Within the first fraction of a second of the universe's existence, the four fundamental forces had separated. As the universe continued to cool down from its inconceivably hot state, various types of subatomic particles were able to form in short periods of time known as the quark epoch, the hadron epoch, and the lepton epoch. Together, these epochs encompassed less than 10 seconds of time following the Big Bang. These elementary particles associated stably into ever larger combinations, including stable protons and neutrons, which then formed more complex atomic nuclei through nuclear fusion. This process, known as Big Bang nucleosynthesis, only lasted for about 17 minutes and ended about 20 minutes after the Big Bang, so only the fastest and simplest reactions occurred. About 25% of the protons and all the neutrons in the universe, by mass, were converted to helium, with small amounts of deuterium (a form of hydrogen) and traces of lithium. Any other element was only formed in very tiny quantities. The other 75% of the protons remained unaffected, as hydrogen nuclei.

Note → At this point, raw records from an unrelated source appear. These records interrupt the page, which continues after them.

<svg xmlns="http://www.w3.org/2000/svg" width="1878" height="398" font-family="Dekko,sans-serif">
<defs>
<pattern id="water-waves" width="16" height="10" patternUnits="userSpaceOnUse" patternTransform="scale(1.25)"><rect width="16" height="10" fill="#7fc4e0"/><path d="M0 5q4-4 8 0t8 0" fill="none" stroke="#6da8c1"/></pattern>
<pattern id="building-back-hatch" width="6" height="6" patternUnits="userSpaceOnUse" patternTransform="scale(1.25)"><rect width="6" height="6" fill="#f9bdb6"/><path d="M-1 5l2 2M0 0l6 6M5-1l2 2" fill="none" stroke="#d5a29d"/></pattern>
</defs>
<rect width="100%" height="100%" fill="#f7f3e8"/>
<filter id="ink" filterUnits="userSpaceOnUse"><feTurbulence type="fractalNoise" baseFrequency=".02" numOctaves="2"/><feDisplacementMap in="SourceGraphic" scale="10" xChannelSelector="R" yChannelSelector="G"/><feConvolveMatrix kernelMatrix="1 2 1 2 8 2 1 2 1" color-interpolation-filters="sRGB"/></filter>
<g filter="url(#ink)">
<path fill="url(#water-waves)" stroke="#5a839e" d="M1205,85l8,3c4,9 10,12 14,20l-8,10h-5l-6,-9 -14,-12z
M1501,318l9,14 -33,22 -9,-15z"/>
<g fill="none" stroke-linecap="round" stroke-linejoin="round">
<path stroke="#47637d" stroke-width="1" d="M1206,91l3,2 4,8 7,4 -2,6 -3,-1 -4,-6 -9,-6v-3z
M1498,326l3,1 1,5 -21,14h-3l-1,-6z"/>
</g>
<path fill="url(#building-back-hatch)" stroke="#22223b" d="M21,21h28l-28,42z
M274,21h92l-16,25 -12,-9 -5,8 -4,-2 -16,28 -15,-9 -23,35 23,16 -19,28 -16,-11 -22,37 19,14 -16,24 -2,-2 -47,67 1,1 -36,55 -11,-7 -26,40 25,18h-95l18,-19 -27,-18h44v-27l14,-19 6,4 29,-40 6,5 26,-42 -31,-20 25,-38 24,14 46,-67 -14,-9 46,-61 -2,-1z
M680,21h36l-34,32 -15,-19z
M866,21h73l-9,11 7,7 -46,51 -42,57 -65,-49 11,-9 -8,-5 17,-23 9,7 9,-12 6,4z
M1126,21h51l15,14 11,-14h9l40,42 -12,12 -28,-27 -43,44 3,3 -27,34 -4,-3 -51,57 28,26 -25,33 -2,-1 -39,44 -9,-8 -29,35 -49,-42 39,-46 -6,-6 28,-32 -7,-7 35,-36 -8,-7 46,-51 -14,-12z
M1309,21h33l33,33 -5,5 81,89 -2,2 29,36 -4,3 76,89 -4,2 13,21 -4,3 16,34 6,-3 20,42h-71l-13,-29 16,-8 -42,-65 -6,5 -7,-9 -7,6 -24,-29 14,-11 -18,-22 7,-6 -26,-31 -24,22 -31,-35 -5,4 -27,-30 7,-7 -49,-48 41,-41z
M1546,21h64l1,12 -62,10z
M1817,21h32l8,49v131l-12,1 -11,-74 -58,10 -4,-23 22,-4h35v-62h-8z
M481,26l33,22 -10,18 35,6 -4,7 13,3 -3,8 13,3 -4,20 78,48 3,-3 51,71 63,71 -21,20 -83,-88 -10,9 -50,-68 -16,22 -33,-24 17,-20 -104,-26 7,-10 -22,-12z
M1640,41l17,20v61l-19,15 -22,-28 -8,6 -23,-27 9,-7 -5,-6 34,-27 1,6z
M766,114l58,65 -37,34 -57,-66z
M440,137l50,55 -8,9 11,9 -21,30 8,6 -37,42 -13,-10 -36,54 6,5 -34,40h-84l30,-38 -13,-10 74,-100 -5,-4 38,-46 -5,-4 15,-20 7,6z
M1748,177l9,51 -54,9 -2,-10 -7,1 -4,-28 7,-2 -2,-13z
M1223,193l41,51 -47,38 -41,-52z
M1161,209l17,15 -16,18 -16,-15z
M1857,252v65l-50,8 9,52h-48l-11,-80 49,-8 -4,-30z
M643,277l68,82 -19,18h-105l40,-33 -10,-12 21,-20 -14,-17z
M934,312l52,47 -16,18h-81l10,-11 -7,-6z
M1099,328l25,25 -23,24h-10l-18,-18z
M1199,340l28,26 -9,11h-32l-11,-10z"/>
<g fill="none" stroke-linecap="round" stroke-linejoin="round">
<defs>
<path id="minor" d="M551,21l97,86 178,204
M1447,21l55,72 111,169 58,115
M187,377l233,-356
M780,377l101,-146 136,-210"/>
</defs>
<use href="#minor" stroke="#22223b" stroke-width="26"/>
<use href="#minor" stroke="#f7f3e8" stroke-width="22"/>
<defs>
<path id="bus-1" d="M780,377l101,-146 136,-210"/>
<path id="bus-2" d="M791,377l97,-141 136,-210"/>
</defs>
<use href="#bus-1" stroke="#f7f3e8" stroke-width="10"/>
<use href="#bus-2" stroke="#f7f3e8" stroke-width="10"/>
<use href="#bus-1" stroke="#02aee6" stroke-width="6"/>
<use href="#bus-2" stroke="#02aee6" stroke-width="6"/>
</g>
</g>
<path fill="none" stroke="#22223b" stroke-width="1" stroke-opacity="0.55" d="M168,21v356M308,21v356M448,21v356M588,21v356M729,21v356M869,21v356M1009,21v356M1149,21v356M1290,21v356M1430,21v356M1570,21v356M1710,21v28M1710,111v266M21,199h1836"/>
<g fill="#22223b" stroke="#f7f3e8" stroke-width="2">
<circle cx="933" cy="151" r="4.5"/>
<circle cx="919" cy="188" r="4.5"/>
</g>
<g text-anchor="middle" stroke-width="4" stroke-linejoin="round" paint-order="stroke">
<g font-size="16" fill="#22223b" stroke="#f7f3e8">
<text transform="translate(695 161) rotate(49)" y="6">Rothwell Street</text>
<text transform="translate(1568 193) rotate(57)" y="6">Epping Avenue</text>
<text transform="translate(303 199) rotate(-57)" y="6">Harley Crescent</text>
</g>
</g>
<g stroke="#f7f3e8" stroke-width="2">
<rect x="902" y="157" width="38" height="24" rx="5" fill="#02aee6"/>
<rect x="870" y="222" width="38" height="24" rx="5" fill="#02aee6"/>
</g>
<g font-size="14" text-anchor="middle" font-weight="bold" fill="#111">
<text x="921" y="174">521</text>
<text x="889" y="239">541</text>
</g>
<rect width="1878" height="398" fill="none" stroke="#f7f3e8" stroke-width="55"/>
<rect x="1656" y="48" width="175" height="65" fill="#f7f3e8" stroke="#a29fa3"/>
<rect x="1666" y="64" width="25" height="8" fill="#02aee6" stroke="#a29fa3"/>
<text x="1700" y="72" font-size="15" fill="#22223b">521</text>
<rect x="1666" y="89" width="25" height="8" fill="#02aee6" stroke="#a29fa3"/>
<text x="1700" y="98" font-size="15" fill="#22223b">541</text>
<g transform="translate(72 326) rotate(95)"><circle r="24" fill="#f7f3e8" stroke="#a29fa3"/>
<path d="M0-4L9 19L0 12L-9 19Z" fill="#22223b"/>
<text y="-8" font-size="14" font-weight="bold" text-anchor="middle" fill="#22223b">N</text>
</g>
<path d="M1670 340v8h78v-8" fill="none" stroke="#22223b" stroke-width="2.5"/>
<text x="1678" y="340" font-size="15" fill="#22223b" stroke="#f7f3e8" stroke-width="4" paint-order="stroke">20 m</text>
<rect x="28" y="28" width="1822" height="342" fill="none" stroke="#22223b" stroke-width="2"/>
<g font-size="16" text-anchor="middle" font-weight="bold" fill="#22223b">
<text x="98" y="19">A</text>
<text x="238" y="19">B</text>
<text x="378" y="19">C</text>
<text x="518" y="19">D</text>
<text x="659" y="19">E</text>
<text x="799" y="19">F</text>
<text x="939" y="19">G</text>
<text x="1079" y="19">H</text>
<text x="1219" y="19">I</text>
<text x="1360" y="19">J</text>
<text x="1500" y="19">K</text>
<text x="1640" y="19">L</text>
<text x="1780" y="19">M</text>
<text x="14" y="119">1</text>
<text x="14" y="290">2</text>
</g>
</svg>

After nucleosynthesis ended, the universe entered a period known as the photon epoch. During this period, the universe was still far too hot for matter to form neutral atoms, so it contained a hot, dense, foggy plasma of negatively charged electrons, neutral neutrinos and positive nuclei. After about 377,000 years, the universe had cooled enough that electrons and nuclei could form the first stable atoms. This is known as recombination for historical reasons; in fact electrons and nuclei were combining for the first time. Unlike plasma, neutral atoms are transparent to many wavelengths of light, so for the first time the universe also became transparent. The photons released ("decoupled") when these atoms formed can still be seen today; they form the cosmic microwave background (CMB).

As the universe expands, the energy density of electromagnetic radiation decreases more quickly than does that of matter because the energy of a photon decreases with its wavelength. At around 47,000 years, the energy density of matter became larger than that of photons and neutrinos, and began to dominate the large scale behavior of the universe. This marked the end of the radiation-dominated era and the start of the matter-dominated era.

In the earliest stages of the universe, tiny fluctuations within the universe's density led to concentrations of dark matter gradually forming. Ordinary matter, attracted to these by gravity, formed large gas clouds and eventually, stars and galaxies, where the dark matter was most dense, and voids where it was least dense. After around 100 – 300 million years,[citation needed] the first stars formed, known as Population III stars. These were probably very massive, luminous, non metallic and short-lived. They were responsible for the gradual reionization of the universe between about 200-500 million years and 1 billion years, and also for seeding the universe with elements heavier than helium, through stellar nucleosynthesis.[43] The universe also contains a mysterious energy—possibly a scalar field—called dark energy, the density of which does not change over time. After about 9.8 billion years, the universe had expanded sufficiently so that the density of matter was less than the density of dark energy, marking the beginning of the present dark-energy-dominated era.[44] In this era, the expansion of the universe is accelerating due to dark energy.